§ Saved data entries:

=== Section Start ===

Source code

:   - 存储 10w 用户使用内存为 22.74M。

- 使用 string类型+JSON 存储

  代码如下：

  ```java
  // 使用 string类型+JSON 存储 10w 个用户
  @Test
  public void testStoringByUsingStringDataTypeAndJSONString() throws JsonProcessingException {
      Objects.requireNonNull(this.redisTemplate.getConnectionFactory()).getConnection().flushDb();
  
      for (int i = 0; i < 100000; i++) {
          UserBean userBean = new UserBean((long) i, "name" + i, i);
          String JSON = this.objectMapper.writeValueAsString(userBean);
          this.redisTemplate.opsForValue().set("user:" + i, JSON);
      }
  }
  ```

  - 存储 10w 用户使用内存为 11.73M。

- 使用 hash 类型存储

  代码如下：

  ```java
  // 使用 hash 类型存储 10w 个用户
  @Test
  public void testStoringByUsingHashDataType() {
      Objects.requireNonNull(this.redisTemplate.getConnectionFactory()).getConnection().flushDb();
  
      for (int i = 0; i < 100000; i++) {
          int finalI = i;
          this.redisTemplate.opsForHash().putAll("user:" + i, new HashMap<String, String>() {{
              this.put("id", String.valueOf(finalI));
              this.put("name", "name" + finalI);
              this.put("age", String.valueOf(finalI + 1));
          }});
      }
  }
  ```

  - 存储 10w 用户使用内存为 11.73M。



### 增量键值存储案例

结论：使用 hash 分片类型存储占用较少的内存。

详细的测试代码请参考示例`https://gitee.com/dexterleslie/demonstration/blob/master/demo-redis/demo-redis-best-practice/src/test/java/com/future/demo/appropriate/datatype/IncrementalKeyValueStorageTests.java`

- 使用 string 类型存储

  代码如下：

=== Section End ===

§ What this task involves: Please set down all of the records exactly.

§ Written response:
Source code

:   - 存储 10w 用户使用内存为 22.74M。

- 使用 string类型+JSON 存储

  代码如下：

  ```java
  // 使用 string类型+JSON 存储 10w 个用户
  @Test
  public void testStoringByUsingStringDataTypeAndJSONString() throws JsonProcessingException {
      Objects.requireNonNull(this.redisTemplate.getConnectionFactory()).getConnection().flushDb();
  
      for (int i = 0; i < 100000; i++) {
          UserBean userBean = new UserBean((long) i, "name" + i, i);
          String JSON = this.objectMapper.writeValueAsString(userBean);
          this.redisTemplate.opsForValue().set("user:" + i, JSON);
      }
  }
  ```

  - 存储 10w 用户使用内存为 11.73M。

- 使用 hash 类型存储

  代码如下：

  ```java
  // 使用 hash 类型存储 10w 个用户
  @Test
  public void testStoringByUsingHashDataType() {
      Objects.requireNonNull(this.redisTemplate.getConnectionFactory()).getConnection().flushDb();
  
      for (int i = 0; i < 100000; i++) {
          int finalI = i;
          this.redisTemplate.opsForHash().putAll("user:" + i, new HashMap<String, String>() {{
              this.put("id", String.valueOf(finalI));
              this.put("name", "name" + finalI);
              this.put("age", String.valueOf(finalI + 1));
          }});
      }
  }
  ```

  - 存储 10w 用户使用内存为 11.73M。



### 增量键值存储案例

结论：使用 hash 分片类型存储占用较少的内存。

详细的测试代码请参考示例`https://gitee.com/dexterleslie/demonstration/blob/master/demo-redis/demo-redis-best-practice/src/test/java/com/future/demo/appropriate/datatype/IncrementalKeyValueStorageTests.java`

- 使用 string 类型存储

  代码如下：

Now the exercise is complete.